In September, Health Cluster partners trained 466 health workers across 24 states. In Bolivar, Carabobo and Zulia, the training focused on COVID-19 response. In addition, in Carabobo, the capacity for clinical management of sexual violence was strengthened.
Health Cluster partners provided equipment, supplies and medicines, including for sexual and reproductive health, benefiting 49,665 people in over 28 outpatient clinics, 11 community clinics, 8 maternity hospitals and 42 hospitals across 24 states. In the context of COVID-19, 979 diagnostic tests were delivered to the Instituto Nacional de Higiene Rafael Rangel, Ministry of Popular Power for Health and the Regional Laboratory of Yaracuy. In addition, 606 people benefited from the provision of personal protection equipment in more than five health facilities and 2 PASIs in three states.
Health Partners have improved access to health services for 39,664 vulnerable people (children, adolescents, pregnant women, indigenous people, people with disabilities) in 171 health facilities (including 3 PASIs) and 17 communities in 14 states. In addition, 8,995 people benefited from access to health services in 11 health facilities (including 3 PASIs) and four communities in five states, as part of the COVID-19 response.
Community capacities on disease prevention and health promotion (Sexual and Reproductive Health, Non-Communicable Diseases, Emergency and Trauma, Maternal Health, and psychosocial) were strengthened through awareness and information on COVID-19 prevention, sexual and reproductive health, delivery of contraceptive methods, warning signs and COVID-19, reaching a total of 6,854 people in 41 health facilities (including 3 PASIs) and 15 communities in 5 states.
At the Center for Comprehensive Assistance to Children, Adolescents and Women (CAINNAM), 2,878 people benefited from strengthening of information and epidemiological surveillance systems, including community health actors in 7 states. In Tachira, 636 people benefited from delivery and distribution of information on COVID-19 prevention and control, at the Center for Integral Attention to Children, Adolescents and Women (CAINNAM).

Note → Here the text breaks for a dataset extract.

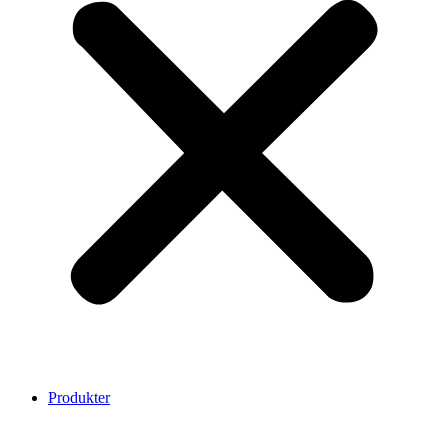
Produkter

The Health Cluster held regular virtual meetings on 24 September, with emphasis on telemedicine and child pornography and the Zulia sub-national Health Cluster meeting on 29 September.

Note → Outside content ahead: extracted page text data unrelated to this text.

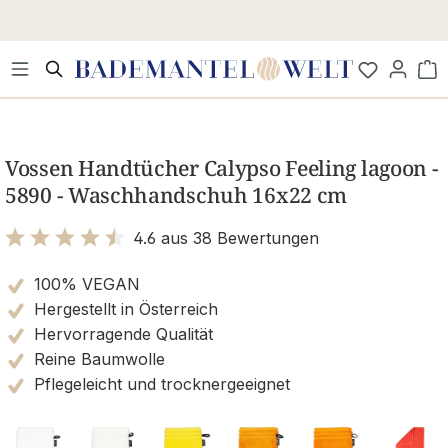
Zum Hauptinhalt springen
Wa
Bildergalerie überspringen
Vossen Handtücher Calypso Feeling lagoon -
5890 - Waschhandschuh 16x22 cm
4.6 aus 38 Bewertungen
Bewertung mit 4.6 von 5 Sternen
100% VEGAN
Hergestellt in Österreich
Hervorragende Qualität
Reine Baumwolle
Pflegeleicht und trocknergeeignet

For the COVID-19 response, the following actions are needed: accelerate efforts to increase health services and maintain a supply of health services for priority pathologies, avoid overcrowding and provide personal protective equipment for health workers.

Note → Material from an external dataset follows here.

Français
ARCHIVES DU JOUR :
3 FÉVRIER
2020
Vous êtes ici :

Monitoring health workers, indigenous populations and people on the move is needed. In the context of COVID-19, these vulnerable populations face particular risks and may be predisposed other outbreaks. For the Mako ethnic group, located south of Piaroa, the nearest hospital with an Intensive Care Unit is more than 500 km away. The distance between the patient and the health facility is correlated to the risk of death in COVID-19 cases.
Fuel shortages are a challenge to humanitarian operations and to access to health services, including vaccination.